Montée en quelques jours, une première mouture de ce spectacle a été donnée au Marathon des mots, à Toulouse, et puis elle a été retravaillée, pour donner lieu à cette version définitive, donnée dès la fin 2014, au CentQuatre à Paris. "Plus on se plongeait dedans, plus on réalisait qu’on n’avait pas pris du tout la mesure de la force littéraire et poétique de ces textes, de leur infinie quête de lumière et de leur tendresse. Spontanément, on a l’image de ce bonhomme qui nous scrute avec son visage glacial, tel un lion méfiant au fond d’une forêt. Mais à chaque fois que j’ai chanté ces chansons, j’ai été prise d’une émotion très forte. Le regard qu’il a sur ses personnages est bouleversant", estime-t-elle.
Les rues de New York comme décor
Il y a donc Holy et les figures interlopes de l’incontournable Walk on the wild side, Stephanie cette fille "toujours entre deux monde", et toute une galerie de gens plus ou moins paumés. Dans les rues de New York, où l’on peut passer d’une conversation mondaine (New York Telephone Conversation) à un dimanche matin mélancolique (Sunday Morning), les fantômes du passé remontent à la surface et augurent parfois d’un jour nouveau.

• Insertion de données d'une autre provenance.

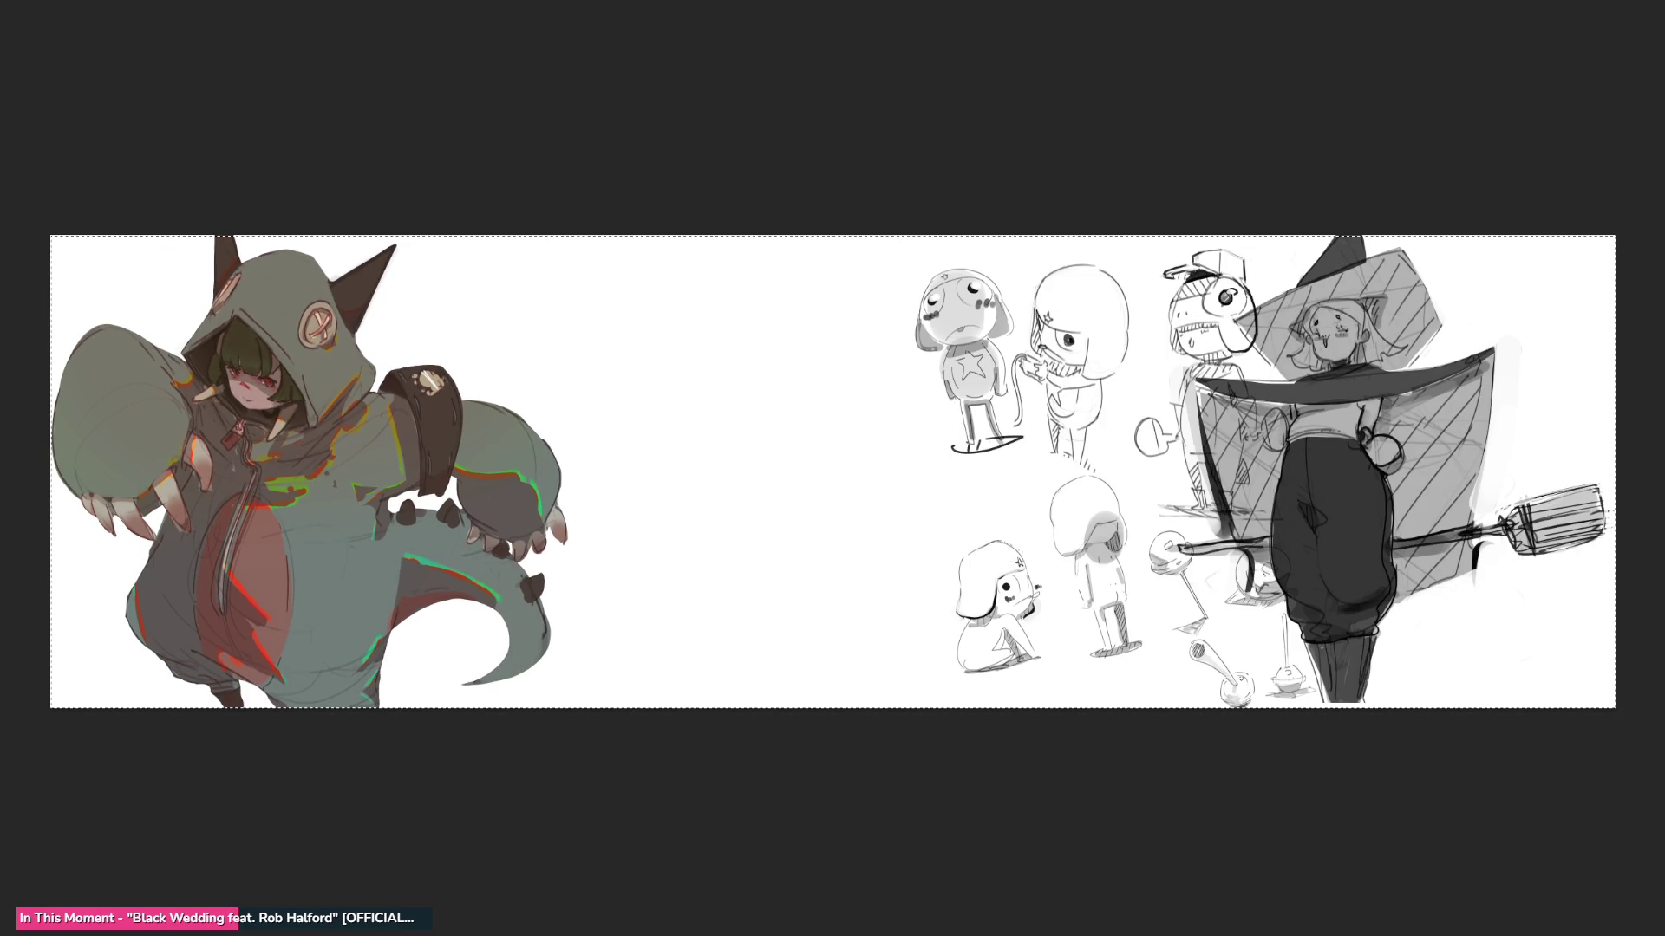
key("ctrl+z")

Ce dont on se rend compte en se penchant plus avant sur ces paroles, c’est combien elles ont une ligne claire. Le trait peut alors aller d’une ironie mordante à une infinie tristesse, lorsque ce jour passé avec quelqu’un qu’on aime (Perfect Day) semble relever de l’imaginaire plus que d’une épiphanie. La grâce de Lou Reed est d’avoir composé des morceaux en trois/quatre accords, mais dont les mots, presque littéraux, et le lyrisme emprunté entre autres au compositeur allemand Kurt Weill, ont redéfini le cadre du rock.
"Au début, je l’ai fait parce que c’était spontané. Mais reprendre Lou Reed, ce n’était pas une évidence, assure Emily Loizeau. Je trouve que c’est tellement lui dans sa manière de porter les textes qu’on y regarde à deux fois avant de le faire. On se dit : 'Mais est-ce que ça n’est pas ridicule ?' Je ne me pique pas, je n’ai jamais pris d’ecsta, et je bois plutôt du thé vert. On n’est pas dans le même monde, et il était hors de question pour moi de me rendre plus rock que l’original. Quand je reprends un titre, j’aime bien me dire que j’aurais pu l’écrire. Pour moi, ce qui était vital, c'est que cela puisse se faire pratiquement en piano-voix." Le fait d’être une femme a aidé miss Loizeau à décaler son propos et à se faire une place dans ces morceaux "à sa taille", en termes de chant.
"Ce n’est jamais mièvre"
Largement centré sur le Velvet Underground, ce spectacle ne s’attarde pas sur la défonce et les bas-fonds. Il met plutôt à jour l’humour à froid et l’étrange lumière du personnage, qui semble sortie, comme dans un film de David Lynch, tout droit des ténèbres. "Ce qui me fascine et ce qui me fait jubiler, c’est son insolence. On sent que toute l’écriture est nourrie par une irrévérence par rapport à notre société et à tout ce qui la jalonne, au fait de mettre les gens dans une case. Il y a une colère, une rage, qui fait que ce n’est jamais mièvre, et en même temps, ça ne parle que d’amour", estime Emily Loizeau.
Justement, c’est lorsque ces reprises vont chercher dans les recoins de l’âme humaine qu’elles touchent le plus juste, à l’image de Sword of Damocles. Qu’elle raconte la perte d’un ami dans une chimiothérapie ou puisse se plier à toutes les interprétations possibles, cette épée aura été notre grande découverte de ce Run Run Run.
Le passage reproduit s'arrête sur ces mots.